Vor allem brauchen wir durch dieses Signal auch eine Ermutigung für all die klugen Frauen im Land, dass es sich lohnt, sich in diesem Land zu engagieren. Schauen Sie sich einmal an, wohin die Absolventinnen mit den guten Zeugnissen gehen und wohin auch gut qualifizierte Frauen aus der Landesverwaltung gehen. Sie gehen nämlich in die Länder oder auch ins Ausland, wo Frauen tatsächlich gefördert werden. Diese Entwicklung sollten wir im Land nicht noch weiter vorantreiben.
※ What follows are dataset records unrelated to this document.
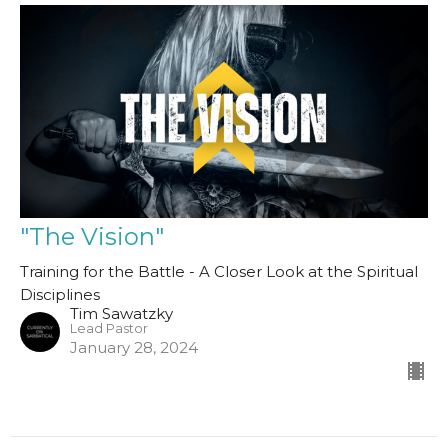
"The Vision"
Training for the Battle - A Closer Look at the Spiritual
Disciplines
Tim Sawatzky
Lead Pastor
January 28, 2024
(Beifall bei den GRÜNEN - Zustimmung bei der LINKEN)

Der Vollständigkeit halber möchte ich noch sagen, dass die Forderungen unseres Antrages nur eine Säule sind. Weiterhin brauchen wir gute Bedingungen für die Vereinbarkeit von Beruf und Familie. Wir brauchen zudem weitere Bestrebungen, um eine gleiche Bezahlung von Frauen und Männern zu erreichen.

Ich habe das Frauenfördergesetz mehrfach erwähnt. Heute liegt einmal mehr ein Befund dafür vor, dass das Frauenfördergesetz vor 23 Jahren sicherlich aus der Zeit heraus gut gemeint war - wir waren an dessen Entstehung maßgeblich beteiligt waren -, aber dass es heutzutage ein zahnloser Tiger ist. Wir haben das in unserem Wahlprogramm auch dezidiert aufgeführt. Wir müssen das Frauenfördergesetz in der nächsten Wahlperiode definitiv weiterentwickeln hin zu einem modernen Gleichstellungsgesetz, das dann auch klare Zielstellungen beinhaltet.

(Frau Hampel, SPD: Das machen wir zu- sammen!)

Dabei helfen alle Plakate nichts, mit Verlaub, Frau Ministerin. Wenn ich mir den Alternativantrag der Koalition anschaue, der darauf abzielt, Strategien und Maßnahmen zu entwickeln, dann frage ich mich, was Sie uns in den letzten Jahren erzählt haben.

(Beifall bei den GRÜNEN - Zustimmung bei der LINKEN)

Ich kann mich an viele Ihrer Reden erinnern, in denen Sie immer wieder erzählt haben, welch tolle Maßnahmen, welch tolle Kampagnen, welch Mentoringprogramme usw. aufgelegt wurden. Es ist Quatsch. Es ist im eigenen Beteiligungsbericht nachzulesen, dass dies nicht wirkt.

(Frau Hampel, SPD: Zu wenig!)

Die Maßnahmen und Ziele sind vorhanden. Wir müssen uns endlich auf eine Rechtsverbindlichkeit einlassen. - Vielen Dank.

(Beifall bei den GRÜNEN - Zustimmung bei der LINKEN)

Danke sehr für die Einbringung, Kollegin Lüddemann. - Für die Landesregierung spricht Ministerin Frau Professor Dr. Kolb.

Frau Präsidentin! Meine sehr geehrten Damen und Herren! Ich stehe nicht zum ersten Mal an diesem Pult und fordere eine Frauenquote, ein modernes Gleichstellungsgesetz, das nicht nur eine solche konkrete Zielquote zum Inhalt hat, sondern auch Sanktionen beinhaltet, die dafür sorgen, dass diese Zielquoten auch umgesetzt werden.

Insoweit habe ich mich heute gefreut, als ich auf der ersten Seite der „Volksstimme“ gelesen habe, dass das jetzt auch von den Medien unterstützt wird. Das ist tatsächlich ein Wandel in der öffentlichen Wahrnehmung. In der Vergangenheit bin ich für die Forderung nach einer Frauenquote immer gescholten und kritisiert worden mit dem Hinweis, auch eine Quote würde nichts ändern.